Proteste in Bayern Lehrer ist kein Traumjob mehr DIRK WALTER

Proteste in Bayern. Lehrer ist kein Traumjob mehr .

DIRK WALTER

Es muss schon viel passieren, damit Beamte auf die Straße gehen. Nun ist es so weit: Die Grundschullehrer sind richtig sauer auf die bayerische Politik. Nicht zu Unrecht. Denn sie müssen mit Mehrarbeit und Pensions-Streichungen für die (in diesem Punkt) schlechte Bildungspolitik der bayerischen Staatsregierung büßen. Es ist die erste echte Belastungsprobe für Kultusminister Piazolo. So richtig rund läuft es nicht für ihn. Gewiss, dass es nun einen Mangel an Grundschullehrern gibt, hat auch mit Versäumnissen seiner Vorgänger von der CSU zu tun. Man hat zu wenig Grundschullehrer ausgebildet und zu wenig für den Job geworben. Er ist auch bis heute schlechter bezahlt als etwa eine Lehrerstelle am Gymnasium.
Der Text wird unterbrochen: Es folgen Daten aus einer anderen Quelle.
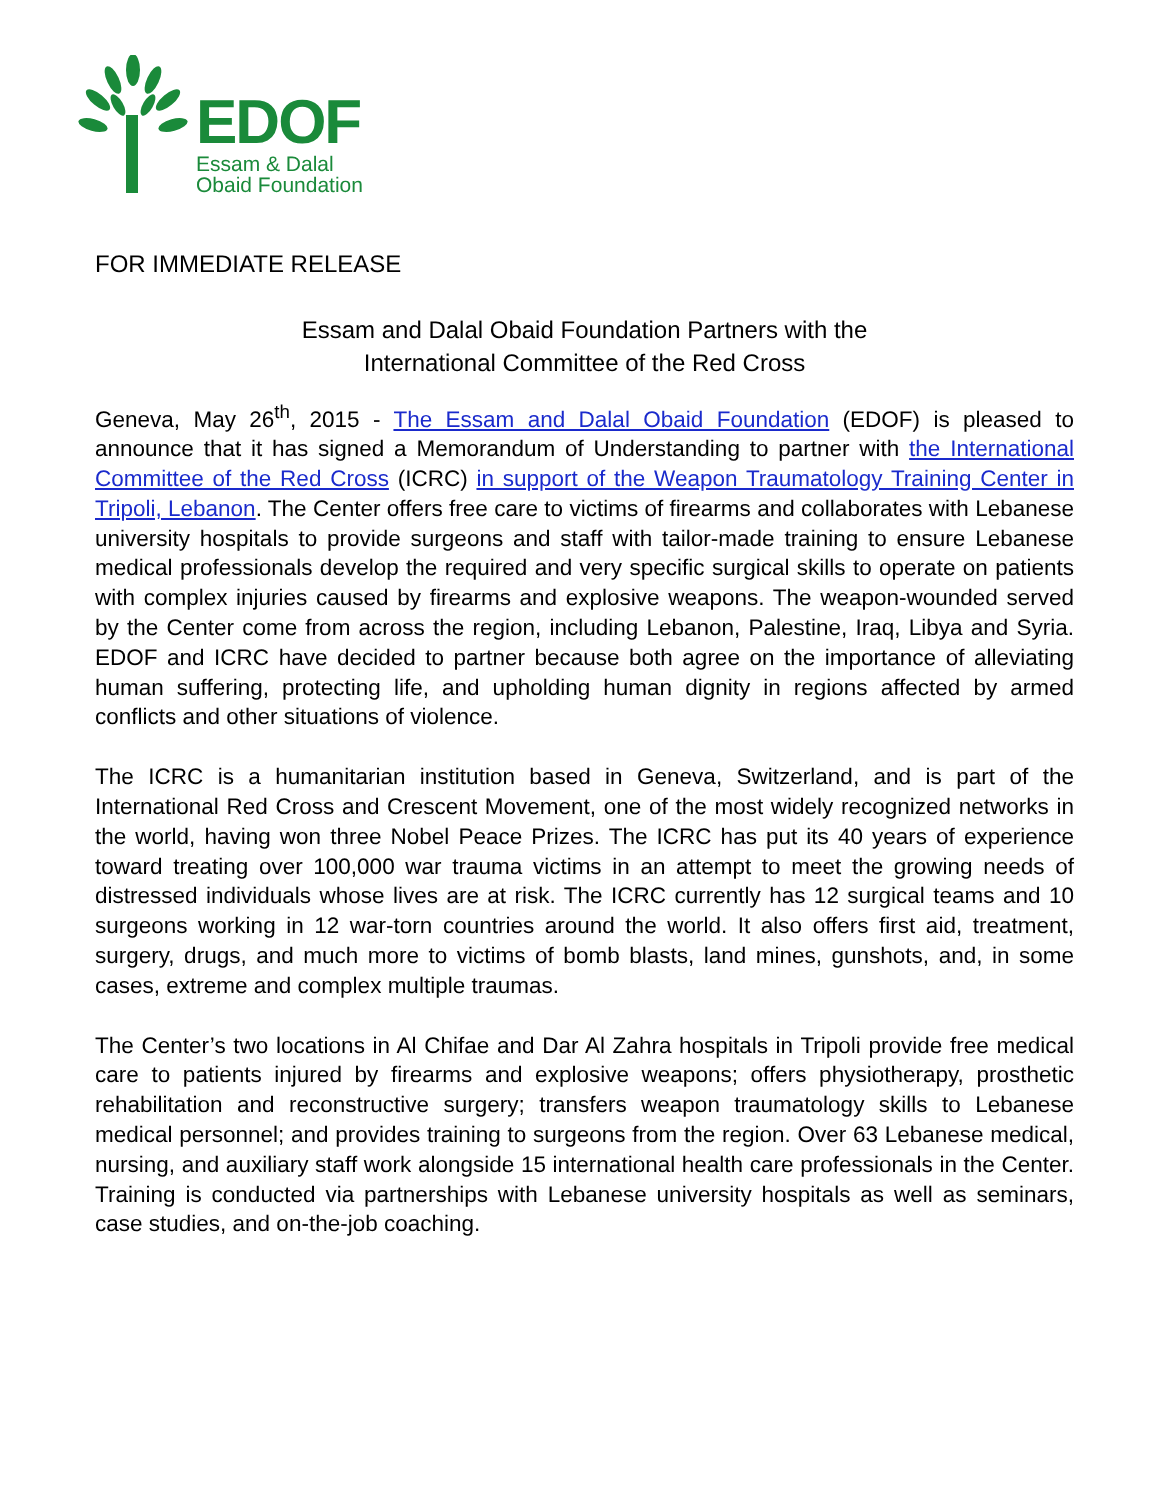EDOF
Essam & Dalal
Obaid Foundation
FOR IMMEDIATE RELEASE
Essam and Dalal Obaid Foundation Partners with the
International Committee of the Red Cross
Geneva, May 26<sup>th</sup>, 2015 - The Essam and Dalal Obaid Foundation (EDOF) is pleased to announce that it has signed a Memorandum of Understanding to partner with the International Committee of the Red Cross (ICRC) in support of the Weapon Traumatology Training Center in Tripoli, Lebanon. The Center offers free care to victims of firearms and collaborates with Lebanese university hospitals to provide surgeons and staff with tailor-made training to ensure Lebanese medical professionals develop the required and very specific surgical skills to operate on patients with complex injuries caused by firearms and explosive weapons. The weapon-wounded served by the Center come from across the region, including Lebanon, Palestine, Iraq, Libya and Syria. EDOF and ICRC have decided to partner because both agree on the importance of alleviating human suffering, protecting life, and upholding human dignity in regions affected by armed conflicts and other situations of violence.
The ICRC is a humanitarian institution based in Geneva, Switzerland, and is part of the International Red Cross and Crescent Movement, one of the most widely recognized networks in the world, having won three Nobel Peace Prizes. The ICRC has put its 40 years of experience toward treating over 100,000 war trauma victims in an attempt to meet the growing needs of distressed individuals whose lives are at risk. The ICRC currently has 12 surgical teams and 10 surgeons working in 12 war-torn countries around the world. It also offers first aid, treatment, surgery, drugs, and much more to victims of bomb blasts, land mines, gunshots, and, in some cases, extreme and complex multiple traumas.
The Center’s two locations in Al Chifae and Dar Al Zahra hospitals in Tripoli provide free medical care to patients injured by firearms and explosive weapons; offers physiotherapy, prosthetic rehabilitation and reconstructive surgery; transfers weapon traumatology skills to Lebanese medical personnel; and provides training to surgeons from the region. Over 63 Lebanese medical, nursing, and auxiliary staff work alongside 15 international health care professionals in the Center. Training is conducted via partnerships with Lebanese university hospitals as well as seminars, case studies, and on-the-job coaching.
All das lässt sich nicht schnell ändern. Aber Piazolo muss sich auch Managementfehler vorhalten lassen. Er und sein Haus haben die Wut der Lehrer unterschätzt. Nun stellt er unter Druck Entlastungen in Aussicht. Die angekündigten Maßnahmen wie etwa eine Reduzierung der Probenanzahl an den Grundschulen (und damit weniger Korrekturaufwand) mögen ja sinnvoll sein. Doch jetzt schaut das nach einem durchsichtigen Manöver aus, um den Lehrergroll zu besänftigen. Der Lehrerberuf ist kein Traumjob (mehr). Das ist das eigentliche Problem. Schon das überreglementierte und langwierige Studium sowie die schikanöse Referendariatszeit schrecken viele ab. Auch hier muss Entlastung her.